Written problem
Edit the listing from its first line through the line with "hampir: hampir -> banyak", replacing "computer" with "laptop" and keeping everything else the same. Leave the pictures out of your answer.

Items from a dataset
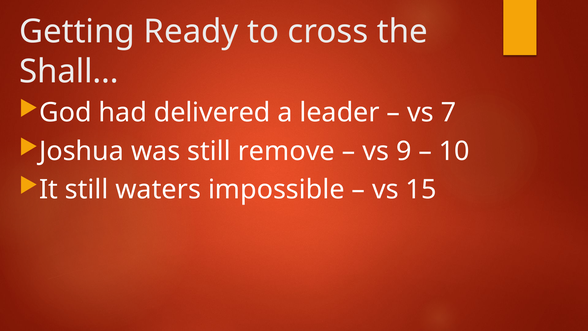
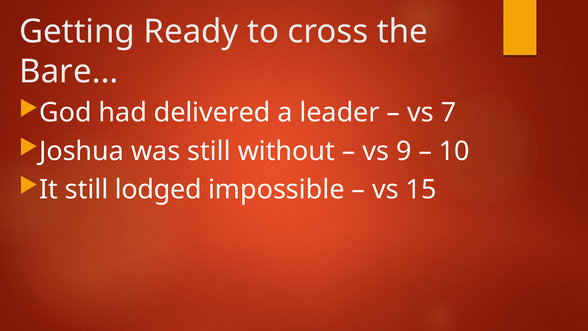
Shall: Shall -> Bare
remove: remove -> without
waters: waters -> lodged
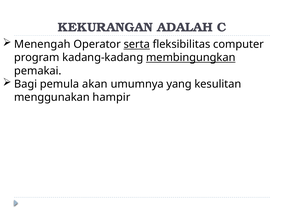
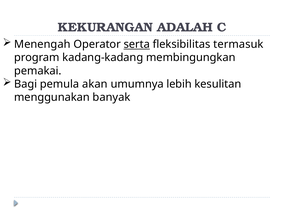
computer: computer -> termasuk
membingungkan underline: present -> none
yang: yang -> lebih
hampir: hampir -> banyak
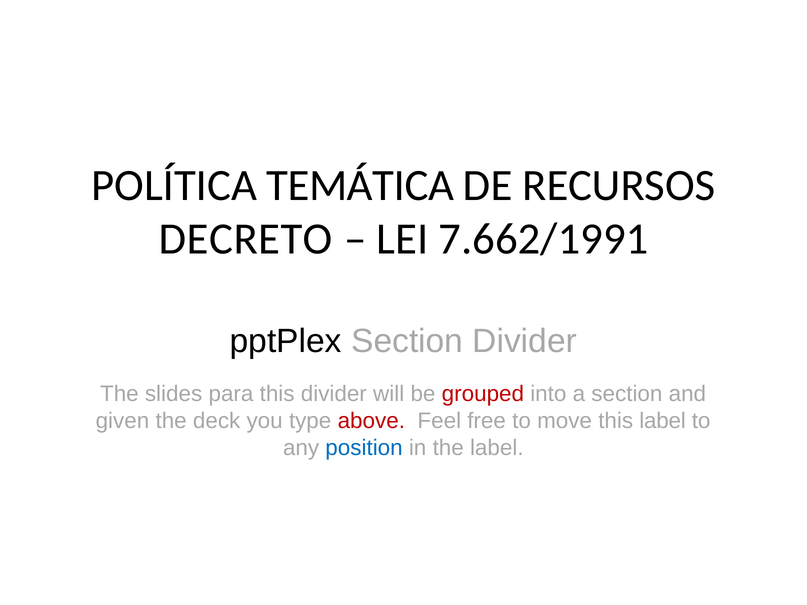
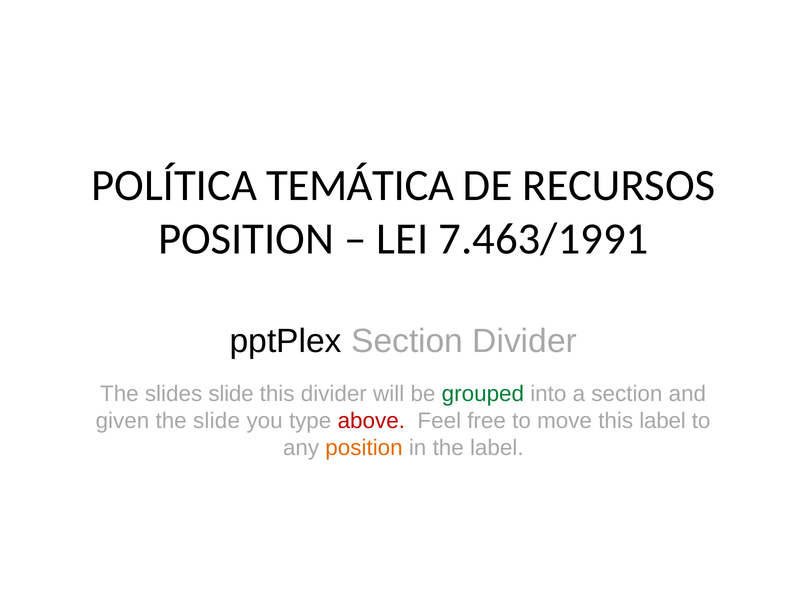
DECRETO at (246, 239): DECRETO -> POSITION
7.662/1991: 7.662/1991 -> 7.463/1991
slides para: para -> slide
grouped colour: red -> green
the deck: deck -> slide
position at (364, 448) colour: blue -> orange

Solved exercise
Shall: Shall -> Bare
remove: remove -> without
waters: waters -> lodged
laptop: laptop -> termasuk
membingungkan underline: present -> none
yang: yang -> lebih
hampir: hampir -> banyak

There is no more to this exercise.